Explaining the Latest Texas Anti-Transgender Directive
Three BU experts on whether the Texas move is legal and its impact on the trans community
The Texas Department of Family and Protective Services (DFPS) this week opened its first investigation into the family of a transgender teenager who received gender-affirming medical treatment under a new directive from Texas Governor Greg Abbott that has sparked a nationwide outcry and condemnation from President Biden.
It’s only the newest anti-transgender measure from Texas, which saw a record number of anti-trans bills introduced to the state’s House and Senate last year. And in January of this year, Senate Bill 29 went into effect, requiring transgender student-athletes to compete on sports teams that match their sex assigned at birth.
The latest directive comes in the form of a letter issued in late February to DFPS directing the agency to classify medical treatments for transgender adolescents—such as puberty blockers and hormone injections—as “child abuse” under existing state law. The letter calls for DFPS to investigate parents who help their children access such treatments, as well as licensed facilities that administer them. The letter also imposes penalties on any “mandatory reporters” like doctors, nurses, and teachers who don’t report instances of treatment to the agency, as well as on members of the general public.
The letter is the follow-up to a legal opinion Texas Attorney General Ken Paxton released a few days prior, defining such procedures as child abuse and labeling gender-reassignment surgeries as “forced sterilization,” among other claims.

• • • • • • •

SET OF TASKS:
A – In the article on the Texas directive, which agency opened its first investigation into the family of a transgender teenager?
B – List the "mandatory reporters" that the article on the Texas directive names as facing penalties for not reporting treatment.
C – Retype the article on the Texas directive, beginning at the words "Explaining the Latest" and stopping after "assigned at birth.".

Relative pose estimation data
• • • • • • •

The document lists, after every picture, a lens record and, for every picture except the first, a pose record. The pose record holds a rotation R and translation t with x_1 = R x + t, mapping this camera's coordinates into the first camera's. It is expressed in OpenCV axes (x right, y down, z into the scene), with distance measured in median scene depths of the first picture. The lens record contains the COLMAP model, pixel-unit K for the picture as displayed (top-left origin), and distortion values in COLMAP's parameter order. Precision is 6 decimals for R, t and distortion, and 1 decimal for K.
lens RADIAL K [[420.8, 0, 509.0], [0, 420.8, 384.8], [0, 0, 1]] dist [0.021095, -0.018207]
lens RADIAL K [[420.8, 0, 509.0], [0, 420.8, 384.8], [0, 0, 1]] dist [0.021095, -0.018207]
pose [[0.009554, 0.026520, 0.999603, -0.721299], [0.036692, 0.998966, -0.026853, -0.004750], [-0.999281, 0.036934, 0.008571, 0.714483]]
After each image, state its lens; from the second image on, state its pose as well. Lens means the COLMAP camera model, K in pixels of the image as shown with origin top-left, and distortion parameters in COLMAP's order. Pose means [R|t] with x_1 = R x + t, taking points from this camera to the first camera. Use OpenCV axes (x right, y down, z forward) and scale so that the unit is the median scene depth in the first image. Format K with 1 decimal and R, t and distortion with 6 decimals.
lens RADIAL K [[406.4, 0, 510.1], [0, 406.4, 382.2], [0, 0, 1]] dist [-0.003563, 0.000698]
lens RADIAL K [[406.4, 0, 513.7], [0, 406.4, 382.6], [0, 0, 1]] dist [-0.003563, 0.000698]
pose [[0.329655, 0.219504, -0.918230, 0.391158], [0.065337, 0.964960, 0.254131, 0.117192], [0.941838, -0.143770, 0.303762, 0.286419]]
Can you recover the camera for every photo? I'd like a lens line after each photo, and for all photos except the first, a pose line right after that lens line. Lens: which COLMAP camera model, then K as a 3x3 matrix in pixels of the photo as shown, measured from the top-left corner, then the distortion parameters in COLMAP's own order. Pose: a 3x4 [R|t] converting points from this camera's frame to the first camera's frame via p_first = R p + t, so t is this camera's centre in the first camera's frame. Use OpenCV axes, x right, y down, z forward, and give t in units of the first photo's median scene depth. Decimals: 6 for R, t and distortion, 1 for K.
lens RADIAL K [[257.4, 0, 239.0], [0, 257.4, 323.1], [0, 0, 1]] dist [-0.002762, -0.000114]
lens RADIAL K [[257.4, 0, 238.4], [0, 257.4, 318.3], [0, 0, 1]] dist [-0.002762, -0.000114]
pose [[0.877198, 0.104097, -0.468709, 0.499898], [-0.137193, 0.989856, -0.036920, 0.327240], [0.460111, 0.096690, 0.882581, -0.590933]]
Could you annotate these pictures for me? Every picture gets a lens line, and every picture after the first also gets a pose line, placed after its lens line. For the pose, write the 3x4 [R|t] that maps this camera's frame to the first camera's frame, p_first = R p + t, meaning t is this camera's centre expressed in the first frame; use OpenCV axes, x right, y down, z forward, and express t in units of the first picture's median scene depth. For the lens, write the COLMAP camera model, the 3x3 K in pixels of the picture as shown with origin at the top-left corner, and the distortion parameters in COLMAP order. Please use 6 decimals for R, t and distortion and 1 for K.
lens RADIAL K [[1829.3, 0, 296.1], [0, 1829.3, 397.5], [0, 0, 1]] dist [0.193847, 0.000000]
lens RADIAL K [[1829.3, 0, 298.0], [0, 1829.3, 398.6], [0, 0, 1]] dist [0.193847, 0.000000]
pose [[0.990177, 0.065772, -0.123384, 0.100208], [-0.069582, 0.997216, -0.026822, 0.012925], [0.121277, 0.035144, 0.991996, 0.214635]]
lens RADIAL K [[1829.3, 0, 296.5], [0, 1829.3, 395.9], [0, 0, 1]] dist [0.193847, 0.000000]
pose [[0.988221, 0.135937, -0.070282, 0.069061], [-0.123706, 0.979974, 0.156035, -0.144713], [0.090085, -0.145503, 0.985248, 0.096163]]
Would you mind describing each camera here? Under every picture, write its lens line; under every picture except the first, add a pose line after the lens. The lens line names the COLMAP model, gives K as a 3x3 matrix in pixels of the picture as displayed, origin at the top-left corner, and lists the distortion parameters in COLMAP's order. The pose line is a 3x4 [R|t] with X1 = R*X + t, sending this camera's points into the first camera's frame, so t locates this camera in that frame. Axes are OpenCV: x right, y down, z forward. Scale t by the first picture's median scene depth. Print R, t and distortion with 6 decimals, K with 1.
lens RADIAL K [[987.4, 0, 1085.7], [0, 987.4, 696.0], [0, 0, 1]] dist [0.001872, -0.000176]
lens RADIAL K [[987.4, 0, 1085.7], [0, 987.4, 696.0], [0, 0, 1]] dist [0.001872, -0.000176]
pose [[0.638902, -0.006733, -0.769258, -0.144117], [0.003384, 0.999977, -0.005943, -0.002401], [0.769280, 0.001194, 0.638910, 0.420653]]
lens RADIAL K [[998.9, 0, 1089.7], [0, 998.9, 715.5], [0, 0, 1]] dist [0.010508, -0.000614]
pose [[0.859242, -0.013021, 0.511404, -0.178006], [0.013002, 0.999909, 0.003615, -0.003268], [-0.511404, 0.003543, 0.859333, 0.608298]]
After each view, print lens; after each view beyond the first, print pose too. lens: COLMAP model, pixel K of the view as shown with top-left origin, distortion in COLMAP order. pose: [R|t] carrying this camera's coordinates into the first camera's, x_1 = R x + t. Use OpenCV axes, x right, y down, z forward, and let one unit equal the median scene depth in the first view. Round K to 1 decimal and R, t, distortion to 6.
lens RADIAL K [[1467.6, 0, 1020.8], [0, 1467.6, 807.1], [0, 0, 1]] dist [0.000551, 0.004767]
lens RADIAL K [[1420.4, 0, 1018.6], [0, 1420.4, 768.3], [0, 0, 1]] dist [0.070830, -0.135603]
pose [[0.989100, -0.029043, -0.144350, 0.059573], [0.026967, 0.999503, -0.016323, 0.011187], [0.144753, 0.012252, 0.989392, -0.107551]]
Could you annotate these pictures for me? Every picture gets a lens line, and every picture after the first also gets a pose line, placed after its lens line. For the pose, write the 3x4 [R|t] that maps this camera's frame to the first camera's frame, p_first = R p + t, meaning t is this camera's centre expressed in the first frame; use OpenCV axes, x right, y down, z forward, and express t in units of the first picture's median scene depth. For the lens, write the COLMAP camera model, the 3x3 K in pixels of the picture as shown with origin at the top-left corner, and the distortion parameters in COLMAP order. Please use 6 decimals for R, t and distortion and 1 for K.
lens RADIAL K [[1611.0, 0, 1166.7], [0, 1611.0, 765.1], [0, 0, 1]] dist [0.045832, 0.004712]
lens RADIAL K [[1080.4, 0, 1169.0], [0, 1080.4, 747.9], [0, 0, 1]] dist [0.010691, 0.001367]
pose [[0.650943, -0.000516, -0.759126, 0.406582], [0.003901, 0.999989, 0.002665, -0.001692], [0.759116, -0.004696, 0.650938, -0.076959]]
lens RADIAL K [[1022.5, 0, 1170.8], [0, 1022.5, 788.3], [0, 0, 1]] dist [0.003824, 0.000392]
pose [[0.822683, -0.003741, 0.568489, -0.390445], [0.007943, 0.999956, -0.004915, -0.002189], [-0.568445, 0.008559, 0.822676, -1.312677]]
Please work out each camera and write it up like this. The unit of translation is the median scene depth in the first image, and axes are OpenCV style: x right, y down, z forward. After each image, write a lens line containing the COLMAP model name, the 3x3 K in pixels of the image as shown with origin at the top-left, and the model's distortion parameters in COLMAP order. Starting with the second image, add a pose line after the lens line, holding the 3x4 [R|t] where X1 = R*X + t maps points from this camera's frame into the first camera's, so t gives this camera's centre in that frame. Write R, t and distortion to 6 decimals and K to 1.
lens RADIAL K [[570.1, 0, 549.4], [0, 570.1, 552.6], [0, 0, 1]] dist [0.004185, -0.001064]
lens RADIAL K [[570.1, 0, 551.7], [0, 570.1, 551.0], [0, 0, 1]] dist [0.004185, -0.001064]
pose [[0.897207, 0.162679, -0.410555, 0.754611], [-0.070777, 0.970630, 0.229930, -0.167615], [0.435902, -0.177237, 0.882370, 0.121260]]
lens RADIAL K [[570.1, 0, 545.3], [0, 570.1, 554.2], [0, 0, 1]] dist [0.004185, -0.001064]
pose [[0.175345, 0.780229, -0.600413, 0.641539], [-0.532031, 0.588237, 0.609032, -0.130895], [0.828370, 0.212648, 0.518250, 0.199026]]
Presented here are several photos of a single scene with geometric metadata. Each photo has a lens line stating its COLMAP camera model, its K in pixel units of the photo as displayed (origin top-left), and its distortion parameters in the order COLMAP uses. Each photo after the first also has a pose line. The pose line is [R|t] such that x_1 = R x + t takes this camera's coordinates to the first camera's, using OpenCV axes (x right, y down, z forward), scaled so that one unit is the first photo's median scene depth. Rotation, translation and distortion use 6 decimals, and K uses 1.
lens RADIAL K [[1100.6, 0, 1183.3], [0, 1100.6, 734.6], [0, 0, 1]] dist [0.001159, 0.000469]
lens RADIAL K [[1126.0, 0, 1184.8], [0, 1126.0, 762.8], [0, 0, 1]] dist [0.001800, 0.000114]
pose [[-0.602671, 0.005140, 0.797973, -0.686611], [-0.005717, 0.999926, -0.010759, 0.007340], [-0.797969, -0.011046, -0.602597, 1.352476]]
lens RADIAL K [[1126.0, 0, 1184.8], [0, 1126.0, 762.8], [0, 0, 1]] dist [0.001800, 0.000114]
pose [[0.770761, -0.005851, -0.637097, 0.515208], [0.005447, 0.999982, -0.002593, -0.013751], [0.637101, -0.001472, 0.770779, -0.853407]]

• • • • • • •

TASK-BY-TASK OUTPUTS:
A – The Texas Department of Family and Protective Services (DFPS).

B – Doctors, nurses, and teachers.

C –
Explaining the Latest Texas Anti-Transgender Directive
Three BU experts on whether the Texas move is legal and its impact on the trans community
The Texas Department of Family and Protective Services (DFPS) this week opened its first investigation into the family of a transgender teenager who received gender-affirming medical treatment under a new directive from Texas Governor Greg Abbott that has sparked a nationwide outcry and condemnation from President Biden.
It’s only the newest anti-transgender measure from Texas, which saw a record number of anti-trans bills introduced to the state’s House and Senate last year. And in January of this year, Senate Bill 29 went into effect, requiring transgender student-athletes to compete on sports teams that match their sex assigned at birth.